* _TO DO_: Find every line in the entries that holds the string "Supported" and report it.

* _Stored entries_:
-.-.-

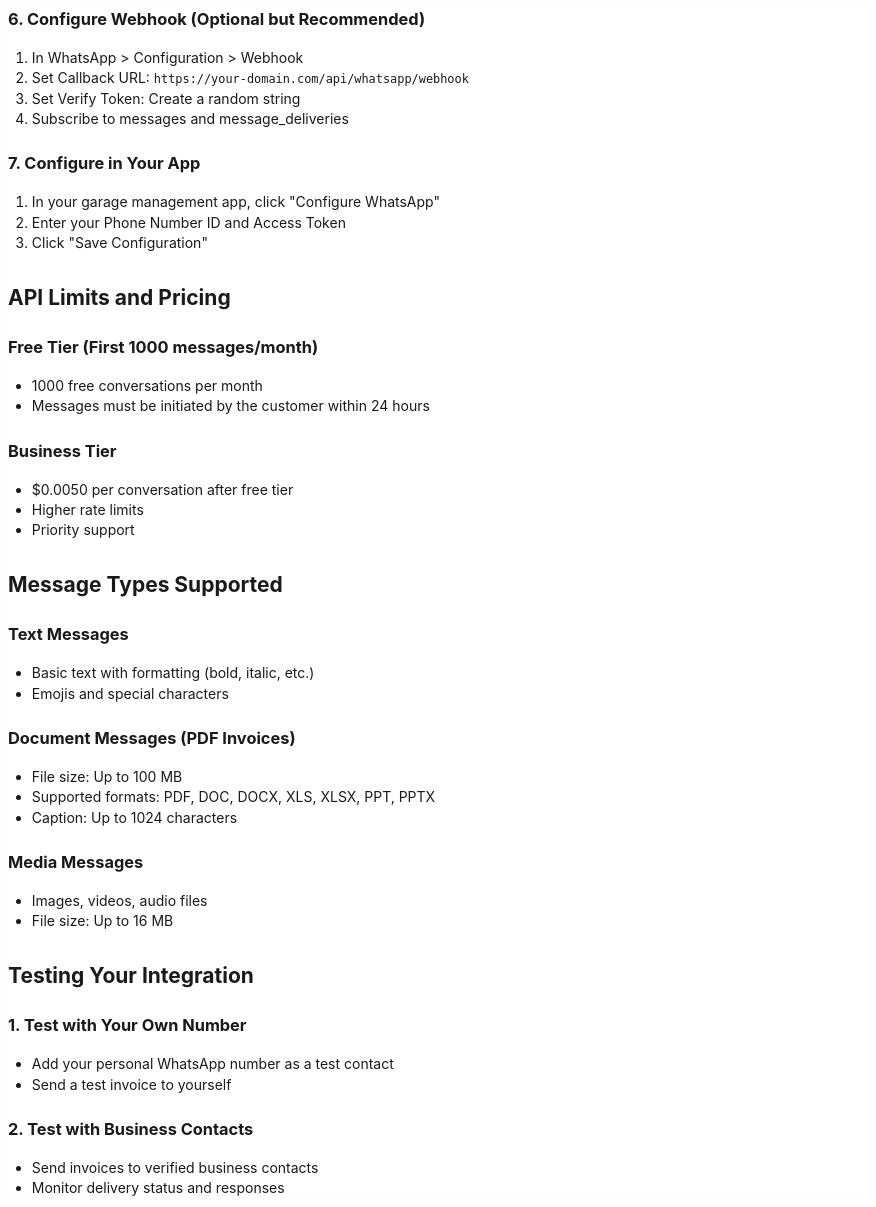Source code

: ### 6. Configure Webhook (Optional but Recommended)
1. In WhatsApp > Configuration > Webhook
2. Set Callback URL: `https://your-domain.com/api/whatsapp/webhook`
3. Set Verify Token: Create a random string
4. Subscribe to messages and message_deliveries

### 7. Configure in Your App
1. In your garage management app, click "Configure WhatsApp"
2. Enter your Phone Number ID and Access Token
3. Click "Save Configuration"

## API Limits and Pricing

### Free Tier (First 1000 messages/month)
- 1000 free conversations per month
- Messages must be initiated by the customer within 24 hours

### Business Tier
- $0.0050 per conversation after free tier
- Higher rate limits
- Priority support

## Message Types Supported

### Text Messages
- Basic text with formatting (bold, italic, etc.)
- Emojis and special characters

### Document Messages (PDF Invoices)
- File size: Up to 100 MB
- Supported formats: PDF, DOC, DOCX, XLS, XLSX, PPT, PPTX
- Caption: Up to 1024 characters

### Media Messages
- Images, videos, audio files
- File size: Up to 16 MB

## Testing Your Integration

### 1. Test with Your Own Number
- Add your personal WhatsApp number as a test contact
- Send a test invoice to yourself

### 2. Test with Business Contacts
- Send invoices to verified business contacts
- Monitor delivery status and responses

-.-.-

* _ANSWER AREA_:
## Message Types Supported
- Supported formats: PDF, DOC, DOCX, XLS, XLSX, PPT, PPTX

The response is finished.